*** Begin section ***
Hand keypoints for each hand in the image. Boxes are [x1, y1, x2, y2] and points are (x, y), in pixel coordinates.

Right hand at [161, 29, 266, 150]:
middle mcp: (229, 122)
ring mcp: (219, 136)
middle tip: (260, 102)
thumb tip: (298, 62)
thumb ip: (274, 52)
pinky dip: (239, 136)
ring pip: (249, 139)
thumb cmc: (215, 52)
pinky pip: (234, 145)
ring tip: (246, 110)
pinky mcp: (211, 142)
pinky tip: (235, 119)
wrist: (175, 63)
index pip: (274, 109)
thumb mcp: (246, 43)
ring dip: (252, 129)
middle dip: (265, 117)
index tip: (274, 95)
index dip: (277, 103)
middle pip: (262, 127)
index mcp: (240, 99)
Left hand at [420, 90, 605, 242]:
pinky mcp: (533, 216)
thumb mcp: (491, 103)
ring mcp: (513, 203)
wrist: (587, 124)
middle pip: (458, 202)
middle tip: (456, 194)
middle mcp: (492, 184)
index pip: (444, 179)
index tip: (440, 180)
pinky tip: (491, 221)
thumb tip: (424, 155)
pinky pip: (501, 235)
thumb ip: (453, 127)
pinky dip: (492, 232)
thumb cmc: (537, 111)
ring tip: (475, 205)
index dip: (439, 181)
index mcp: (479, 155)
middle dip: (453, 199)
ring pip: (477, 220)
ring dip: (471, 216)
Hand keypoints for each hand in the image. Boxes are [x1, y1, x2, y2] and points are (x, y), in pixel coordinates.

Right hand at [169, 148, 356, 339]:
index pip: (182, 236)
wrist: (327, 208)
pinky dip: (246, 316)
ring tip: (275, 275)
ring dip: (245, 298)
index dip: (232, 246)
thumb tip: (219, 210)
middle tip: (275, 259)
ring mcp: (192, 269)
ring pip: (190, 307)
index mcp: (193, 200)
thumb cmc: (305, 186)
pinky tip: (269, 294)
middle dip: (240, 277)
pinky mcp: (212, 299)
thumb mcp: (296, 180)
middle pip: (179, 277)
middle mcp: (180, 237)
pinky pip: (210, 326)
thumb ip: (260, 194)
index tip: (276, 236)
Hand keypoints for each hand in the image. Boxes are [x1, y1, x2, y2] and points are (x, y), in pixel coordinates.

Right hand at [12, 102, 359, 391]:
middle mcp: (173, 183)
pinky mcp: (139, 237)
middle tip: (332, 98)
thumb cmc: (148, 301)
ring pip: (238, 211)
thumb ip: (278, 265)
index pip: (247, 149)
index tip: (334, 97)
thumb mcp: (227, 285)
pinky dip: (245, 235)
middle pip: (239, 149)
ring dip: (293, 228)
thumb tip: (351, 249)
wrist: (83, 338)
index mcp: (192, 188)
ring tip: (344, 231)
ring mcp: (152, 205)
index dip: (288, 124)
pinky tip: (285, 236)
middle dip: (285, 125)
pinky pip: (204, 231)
*** End section ***
Word for word, write out each of the records above.

• RESPONSE TO THIS TASK:
Hand keypoints for each hand in the image. Boxes are [x1, y1, x2, y2] and points are (x, y), in pixel coordinates.

Right hand at [161, 29, 266, 150]:
middle mcp: (229, 122)
ring mcp: (219, 136)
middle tip: (260, 102)
thumb tip: (298, 62)
thumb ip: (274, 52)
pinky dip: (239, 136)
ring pip: (249, 139)
thumb cmc: (215, 52)
pinky pip: (234, 145)
ring tip: (246, 110)
pinky mcp: (211, 142)
pinky tip: (235, 119)
wrist: (175, 63)
index pip: (274, 109)
thumb mcp: (246, 43)
ring dip: (252, 129)
middle dip: (265, 117)
index tip: (274, 95)
index dip: (277, 103)
middle pip: (262, 127)
index mcp: (240, 99)
Left hand at [420, 90, 605, 242]:
pinky mcp: (533, 216)
thumb mcp: (491, 103)
ring mcp: (513, 203)
wrist: (587, 124)
middle pip: (458, 202)
middle tip: (456, 194)
middle mcp: (492, 184)
index pip: (444, 179)
index tip: (440, 180)
pinky tip: (491, 221)
thumb tip: (424, 155)
pinky pip: (501, 235)
thumb ip: (453, 127)
pinky dip: (492, 232)
thumb cmc: (537, 111)
ring tip: (475, 205)
index dip: (439, 181)
index mcp: (479, 155)
middle dip: (453, 199)
ring pip: (477, 220)
ring dip: (471, 216)
Hand keypoints for each hand in the image. Boxes are [x1, y1, x2, y2] and points are (x, y), in pixel coordinates.

Right hand at [169, 148, 356, 339]:
index pip: (182, 236)
wrist: (327, 208)
pinky dip: (246, 316)
ring tip: (275, 275)
ring dip: (245, 298)
index dip: (232, 246)
thumb tip: (219, 210)
middle tip: (275, 259)
ring mcp: (192, 269)
ring pip: (190, 307)
index mcp: (193, 200)
thumb cmc: (305, 186)
pinky tip: (269, 294)
middle dip: (240, 277)
pinky mcp: (212, 299)
thumb mcp: (296, 180)
middle pip: (179, 277)
middle mcp: (180, 237)
pinky pip: (210, 326)
thumb ip: (260, 194)
index tip: (276, 236)
Hand keypoints for each hand in the image. Boxes are [x1, y1, x2, y2] and points are (x, y), in pixel coordinates.

Right hand at [12, 102, 359, 391]:
middle mcp: (173, 183)
pinky mcp: (139, 237)
middle tip: (332, 98)
thumb cmc: (148, 301)
ring pip: (238, 211)
thumb ip: (278, 265)
index pip: (247, 149)
index tip: (334, 97)
thumb mcp: (227, 285)
pinky dip: (245, 235)
middle pip: (239, 149)
ring dip: (293, 228)
thumb tip: (351, 249)
wrist: (83, 338)
index mcp: (192, 188)
ring tip: (344, 231)
ring mcp: (152, 205)
index dip: (288, 124)
pinky tip: (285, 236)
middle dip: (285, 125)
pinky pip: (204, 231)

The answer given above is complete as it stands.